> Given request: Copy every line of the records below exactly, keeping each character as it stands.

> Supplied records:

☆ ☆ ☆

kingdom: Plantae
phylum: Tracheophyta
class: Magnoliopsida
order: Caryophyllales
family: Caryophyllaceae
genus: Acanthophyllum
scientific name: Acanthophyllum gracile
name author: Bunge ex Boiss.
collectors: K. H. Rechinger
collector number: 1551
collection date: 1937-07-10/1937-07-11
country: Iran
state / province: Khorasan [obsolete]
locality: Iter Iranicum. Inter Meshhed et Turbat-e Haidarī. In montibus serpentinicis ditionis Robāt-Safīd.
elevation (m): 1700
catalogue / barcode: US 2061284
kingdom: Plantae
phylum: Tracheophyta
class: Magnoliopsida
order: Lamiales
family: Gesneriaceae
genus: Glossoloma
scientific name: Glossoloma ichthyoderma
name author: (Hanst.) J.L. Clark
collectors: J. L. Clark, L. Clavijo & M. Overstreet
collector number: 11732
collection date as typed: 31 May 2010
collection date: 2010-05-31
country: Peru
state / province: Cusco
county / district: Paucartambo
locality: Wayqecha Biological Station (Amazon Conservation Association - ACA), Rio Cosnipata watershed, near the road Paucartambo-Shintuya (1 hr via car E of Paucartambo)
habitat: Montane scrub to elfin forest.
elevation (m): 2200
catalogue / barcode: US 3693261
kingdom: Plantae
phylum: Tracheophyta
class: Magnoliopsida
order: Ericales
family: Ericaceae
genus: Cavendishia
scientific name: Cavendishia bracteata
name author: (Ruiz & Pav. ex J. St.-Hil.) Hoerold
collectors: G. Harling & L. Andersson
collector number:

☆ ☆ ☆

> Exercise response:
kingdom: Plantae
phylum: Tracheophyta
class: Magnoliopsida
order: Caryophyllales
family: Caryophyllaceae
genus: Acanthophyllum
scientific name: Acanthophyllum gracile
name author: Bunge ex Boiss.
collectors: K. H. Rechinger
collector number: 1551
collection date: 1937-07-10/1937-07-11
country: Iran
state / province: Khorasan [obsolete]
locality: Iter Iranicum. Inter Meshhed et Turbat-e Haidarī. In montibus serpentinicis ditionis Robāt-Safīd.
elevation (m): 1700
catalogue / barcode: US 2061284
kingdom: Plantae
phylum: Tracheophyta
class: Magnoliopsida
order: Lamiales
family: Gesneriaceae
genus: Glossoloma
scientific name: Glossoloma ichthyoderma
name author: (Hanst.) J.L. Clark
collectors: J. L. Clark, L. Clavijo & M. Overstreet
collector number: 11732
collection date as typed: 31 May 2010
collection date: 2010-05-31
country: Peru
state / province: Cusco
county / district: Paucartambo
locality: Wayqecha Biological Station (Amazon Conservation Association - ACA), Rio Cosnipata watershed, near the road Paucartambo-Shintuya (1 hr via car E of Paucartambo)
habitat: Montane scrub to elfin forest.
elevation (m): 2200
catalogue / barcode: US 3693261
kingdom: Plantae
phylum: Tracheophyta
class: Magnoliopsida
order: Ericales
family: Ericaceae
genus: Cavendishia
scientific name: Cavendishia bracteata
name author: (Ruiz & Pav. ex J. St.-Hil.) Hoerold
collectors: G. Harling & L. Andersson
collector number:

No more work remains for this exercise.